Sébastien Bubeck, senior principal research manager for machine learning foundations at Microsoft Research, discussed joint research he conducted with Mark Sellke, a fourth-year graduate student in mathematics at Stanford University, that illustrates why robustness necessitates large neural networks
Aleksander Mądry, Cadence Design Systems Professor of Computing at MIT, presented a direct training data-to-output model that is a versatile framework for analyzing machine learning predictions.
Gautam Kamath, assistant professor of computer science at the University of Waterloo, specializes in robust statistics and data privacy. He surveyed different problems and results on differential privacy arising in the context of various statistical estimation settings.
Jinshuo Dong, IDEAL postdoctoral fellow, also helped organize the November event.
IDEAL’s next special quarter, “High Dimensional Data Analysis,” starts in spring 2022 and will include graduate courses, workshops, and reading groups. The spring quarter is being organized by Konstantin Makarychev, professor of computer science at Northwestern Engineering, and Yury Makarychev, professor of computer science at the Toyota Technological Institute at Chicago.
IDEAL is led by co-principal investigators from the three participating institutions.

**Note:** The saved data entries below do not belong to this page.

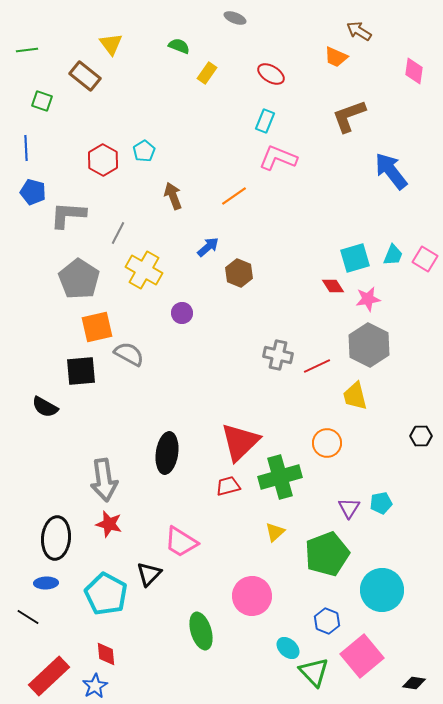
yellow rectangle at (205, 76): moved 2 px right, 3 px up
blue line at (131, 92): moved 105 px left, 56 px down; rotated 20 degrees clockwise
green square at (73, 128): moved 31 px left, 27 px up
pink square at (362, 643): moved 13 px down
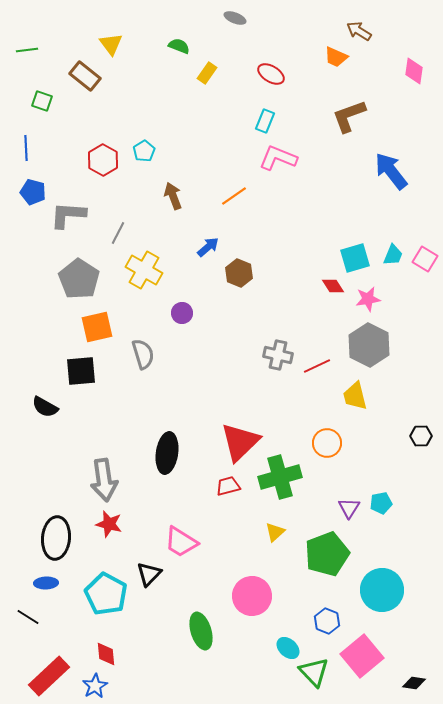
gray semicircle at (129, 354): moved 14 px right; rotated 44 degrees clockwise
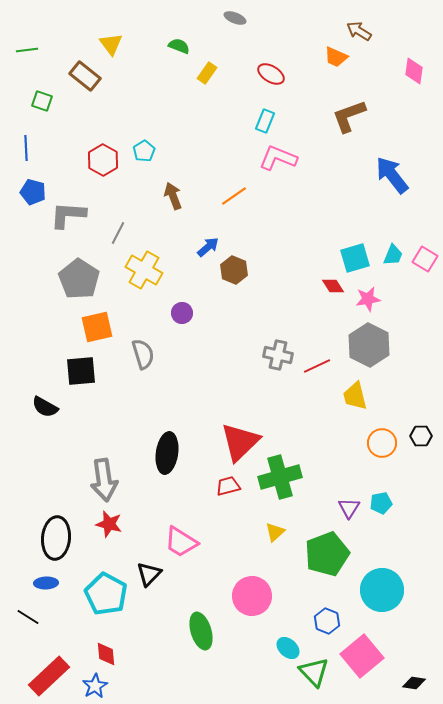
blue arrow at (391, 171): moved 1 px right, 4 px down
brown hexagon at (239, 273): moved 5 px left, 3 px up
orange circle at (327, 443): moved 55 px right
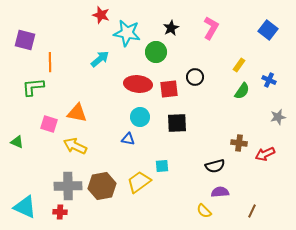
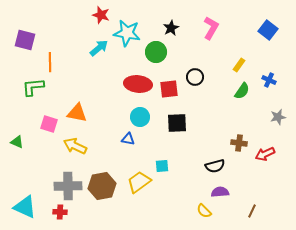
cyan arrow: moved 1 px left, 11 px up
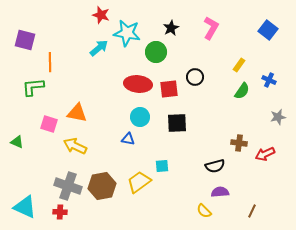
gray cross: rotated 20 degrees clockwise
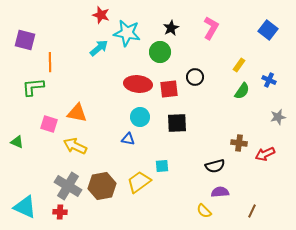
green circle: moved 4 px right
gray cross: rotated 12 degrees clockwise
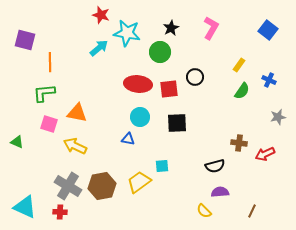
green L-shape: moved 11 px right, 6 px down
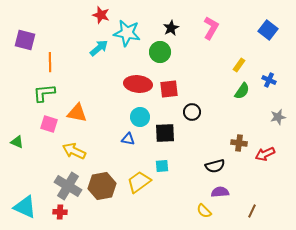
black circle: moved 3 px left, 35 px down
black square: moved 12 px left, 10 px down
yellow arrow: moved 1 px left, 5 px down
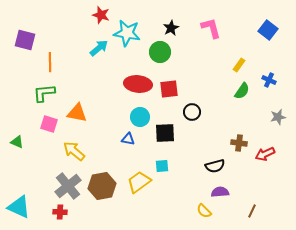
pink L-shape: rotated 45 degrees counterclockwise
yellow arrow: rotated 15 degrees clockwise
gray cross: rotated 20 degrees clockwise
cyan triangle: moved 6 px left
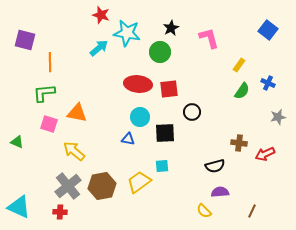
pink L-shape: moved 2 px left, 10 px down
blue cross: moved 1 px left, 3 px down
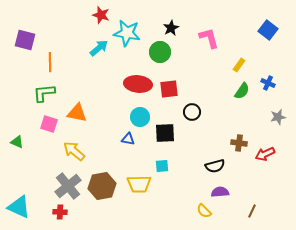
yellow trapezoid: moved 2 px down; rotated 145 degrees counterclockwise
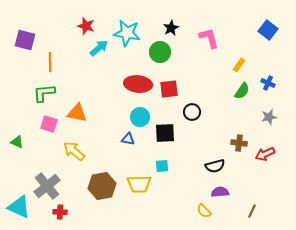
red star: moved 15 px left, 11 px down
gray star: moved 9 px left
gray cross: moved 21 px left
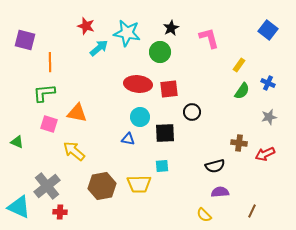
yellow semicircle: moved 4 px down
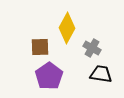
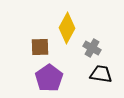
purple pentagon: moved 2 px down
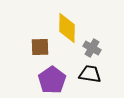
yellow diamond: rotated 28 degrees counterclockwise
black trapezoid: moved 11 px left
purple pentagon: moved 3 px right, 2 px down
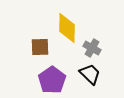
black trapezoid: rotated 35 degrees clockwise
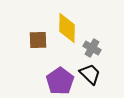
brown square: moved 2 px left, 7 px up
purple pentagon: moved 8 px right, 1 px down
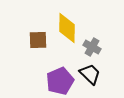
gray cross: moved 1 px up
purple pentagon: rotated 12 degrees clockwise
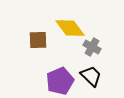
yellow diamond: moved 3 px right; rotated 36 degrees counterclockwise
black trapezoid: moved 1 px right, 2 px down
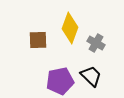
yellow diamond: rotated 56 degrees clockwise
gray cross: moved 4 px right, 4 px up
purple pentagon: rotated 12 degrees clockwise
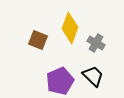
brown square: rotated 24 degrees clockwise
black trapezoid: moved 2 px right
purple pentagon: rotated 12 degrees counterclockwise
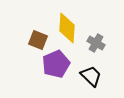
yellow diamond: moved 3 px left; rotated 16 degrees counterclockwise
black trapezoid: moved 2 px left
purple pentagon: moved 4 px left, 17 px up
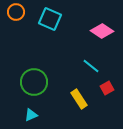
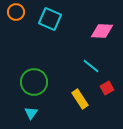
pink diamond: rotated 30 degrees counterclockwise
yellow rectangle: moved 1 px right
cyan triangle: moved 2 px up; rotated 32 degrees counterclockwise
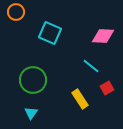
cyan square: moved 14 px down
pink diamond: moved 1 px right, 5 px down
green circle: moved 1 px left, 2 px up
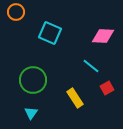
yellow rectangle: moved 5 px left, 1 px up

The Northwestern team also includes:
- Randall Berry, John A. Dever Chair of Electrical and Computer Engineering
- Dongning Guo, professor of electrical and computer engineering and (by courtesy) computer science
- Samir Khuller, Peter and Adrienne Barris Chair of Computer Science
- Zhaoran Wang, assistant professor of industrial engineering and management sciences and (by courtesy) computer science
- Eric Auerbach, assistant professor of economics at the Kellogg School of Management
- Ivan Canay, HSBC Research Professor of Economics at Kellogg
- Joel Horowitz, Charles E. and Emma H. Morrison Professor of Economics at Kellogg
IDEAL is a Harnessing the Data Revolution (HDR) Transdisciplinary Research in Principles of Data Science (TRIPODS) institute supported by the National Science Foundation under award CCF 1934931.